Bazıları oldukça karmaşık ve anlaşılması güç görünse de ideolojik düşüncenin sihri, aslında kolay anlaşılır ve anlatılır olmasıdır. Bir ideolojiyi benimsemek suretiyle bir anda henüz tanımadığımız bir kitle ile ruh ve fikir arkadaşı haline gelir, yalnız olmadığınızı hissedersiniz. Hele dün öğrendiklerinizi ertesi gün bir arkadaşınıza kasıla kasıla anlattığınızı düşünün.
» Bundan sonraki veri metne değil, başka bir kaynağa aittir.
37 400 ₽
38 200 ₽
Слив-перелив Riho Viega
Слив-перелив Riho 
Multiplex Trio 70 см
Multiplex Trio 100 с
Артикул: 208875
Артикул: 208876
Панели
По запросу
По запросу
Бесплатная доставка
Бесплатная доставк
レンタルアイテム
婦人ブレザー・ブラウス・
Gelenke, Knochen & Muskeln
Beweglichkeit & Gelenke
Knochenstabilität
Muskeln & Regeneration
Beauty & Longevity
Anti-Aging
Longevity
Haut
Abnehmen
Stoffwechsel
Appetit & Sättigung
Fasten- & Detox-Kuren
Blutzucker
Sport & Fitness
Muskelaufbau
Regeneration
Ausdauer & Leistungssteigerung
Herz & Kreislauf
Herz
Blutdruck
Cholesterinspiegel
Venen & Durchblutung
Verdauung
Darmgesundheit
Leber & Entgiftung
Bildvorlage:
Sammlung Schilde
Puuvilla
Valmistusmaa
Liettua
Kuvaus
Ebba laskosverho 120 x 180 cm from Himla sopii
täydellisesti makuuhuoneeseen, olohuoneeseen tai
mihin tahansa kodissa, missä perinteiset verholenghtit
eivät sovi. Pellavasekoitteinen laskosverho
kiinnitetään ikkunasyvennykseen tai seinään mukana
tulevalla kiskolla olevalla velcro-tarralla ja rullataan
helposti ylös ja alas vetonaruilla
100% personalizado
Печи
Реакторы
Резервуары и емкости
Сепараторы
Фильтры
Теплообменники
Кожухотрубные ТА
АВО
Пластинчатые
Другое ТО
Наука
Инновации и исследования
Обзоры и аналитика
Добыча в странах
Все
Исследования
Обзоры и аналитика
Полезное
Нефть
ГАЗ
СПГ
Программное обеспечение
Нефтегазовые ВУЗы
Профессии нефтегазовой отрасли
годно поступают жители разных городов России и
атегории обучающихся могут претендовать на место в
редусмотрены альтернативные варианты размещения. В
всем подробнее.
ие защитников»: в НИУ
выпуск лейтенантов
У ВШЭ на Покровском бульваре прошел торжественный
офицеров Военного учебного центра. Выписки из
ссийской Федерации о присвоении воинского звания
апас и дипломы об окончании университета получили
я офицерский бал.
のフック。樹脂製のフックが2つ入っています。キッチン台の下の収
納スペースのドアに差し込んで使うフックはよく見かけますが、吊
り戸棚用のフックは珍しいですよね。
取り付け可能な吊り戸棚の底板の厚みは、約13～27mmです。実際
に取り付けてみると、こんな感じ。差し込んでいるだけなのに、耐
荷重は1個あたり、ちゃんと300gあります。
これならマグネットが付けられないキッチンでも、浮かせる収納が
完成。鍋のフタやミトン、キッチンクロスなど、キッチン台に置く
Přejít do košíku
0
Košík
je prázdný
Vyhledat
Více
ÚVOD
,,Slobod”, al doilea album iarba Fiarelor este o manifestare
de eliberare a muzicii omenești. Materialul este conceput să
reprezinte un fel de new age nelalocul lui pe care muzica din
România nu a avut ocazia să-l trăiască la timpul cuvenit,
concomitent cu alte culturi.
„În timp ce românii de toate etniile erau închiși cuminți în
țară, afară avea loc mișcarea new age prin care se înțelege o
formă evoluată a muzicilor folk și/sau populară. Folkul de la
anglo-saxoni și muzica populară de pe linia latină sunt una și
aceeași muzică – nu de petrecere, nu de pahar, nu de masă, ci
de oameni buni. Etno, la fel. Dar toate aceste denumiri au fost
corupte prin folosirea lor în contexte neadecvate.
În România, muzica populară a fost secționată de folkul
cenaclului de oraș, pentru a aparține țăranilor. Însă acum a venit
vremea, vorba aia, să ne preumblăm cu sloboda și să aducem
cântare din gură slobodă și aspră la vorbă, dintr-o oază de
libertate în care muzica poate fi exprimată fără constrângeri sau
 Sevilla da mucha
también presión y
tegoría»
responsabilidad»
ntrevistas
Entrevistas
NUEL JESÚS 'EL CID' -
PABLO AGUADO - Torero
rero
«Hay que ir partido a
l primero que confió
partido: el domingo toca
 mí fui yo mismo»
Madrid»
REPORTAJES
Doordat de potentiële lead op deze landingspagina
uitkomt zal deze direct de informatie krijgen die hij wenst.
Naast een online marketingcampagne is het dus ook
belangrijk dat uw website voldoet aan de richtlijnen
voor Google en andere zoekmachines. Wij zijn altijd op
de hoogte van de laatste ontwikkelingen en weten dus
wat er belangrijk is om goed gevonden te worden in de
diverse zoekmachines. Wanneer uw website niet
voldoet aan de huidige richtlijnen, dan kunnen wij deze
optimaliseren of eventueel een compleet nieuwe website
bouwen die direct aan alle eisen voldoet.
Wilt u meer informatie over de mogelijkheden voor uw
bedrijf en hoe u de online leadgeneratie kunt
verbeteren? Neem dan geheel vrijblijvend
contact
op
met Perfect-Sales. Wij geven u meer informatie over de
Uzatmayacağım; işte o günlerde bizim yurdun kantininde satılan kitaplardan birinde şöyle bir cümle okumuştum: Tarih, birbiriyle mücadele eden milletlerin hikâyesidir, yani tarihin temel ve belirleyici aktörü millet haline gelmiş topluluklardır. Bizim fakültenin kütüphanesindeki kitaplarda ise farklı bir şey söyleniyordu: Tarihi yapan şey, sosyal sınıflar arasındaki farklılıktan doğan çatışmalardır.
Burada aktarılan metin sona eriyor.